Kentucky Museum
- Location: 1444 Kentucky St, Bowling Green, Kentucky
- Coordinates: 36°59′20″N 86°27′15″W﻿ / ﻿36.9889°N 86.4543°W
- Type: History museum, Art museum
- Website: wku.edu/kentuckymuseum

= Kentucky Museum =

The Kentucky Museum is a history, arts, and culture museum located at 1444 Kentucky Street, Bowling Green, Kentucky on the campus of Western Kentucky University. It includes 80,000 square feet of exhibit space.

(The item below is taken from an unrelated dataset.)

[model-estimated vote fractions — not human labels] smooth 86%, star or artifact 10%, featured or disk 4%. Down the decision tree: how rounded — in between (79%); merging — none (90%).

Archaeology, art, clothing and textiles, furniture, glassware ceramics, quilts, toys and games are all permanent exhibits at the museum.

==Description==

===Permanent exhibits===
Permanent exhibits include the life of Duncan Hines, a look at the Civil War from a local perspective, a decorative arts gallery ranging from an Egyptian sarcophagus to 1970s macramé, plus a gallery of regional quilts. Changing galleries display a variety of themes, with community exhibitions, university-class designed and installed exhibitions, and some annual events, like the open art show. In addition, the 1815 Log House displays building techniques, furniture, tools, and clothing authentic to the 1810s time period. Hands-on programs for school classes and educational workshops for adults, lectures, and festivals are also regularly featured at the Kentucky Museum.

===Former exhibits===
Former exhibits include the Instruments of American Excellence (IAE) (September 2012 - May 12, 2018). The IAE collected the ordinary means by which Americans have achieved extraordinary things: the actual tools or instruments that have helped change the course of our nation's history. The IAE included items that belonged luminaries such as Madeleine Albright, Daniel Boone, Jimmy Carter, Tony Hawk, Roger Ingram, Helen Keller, and Liza Minnelli.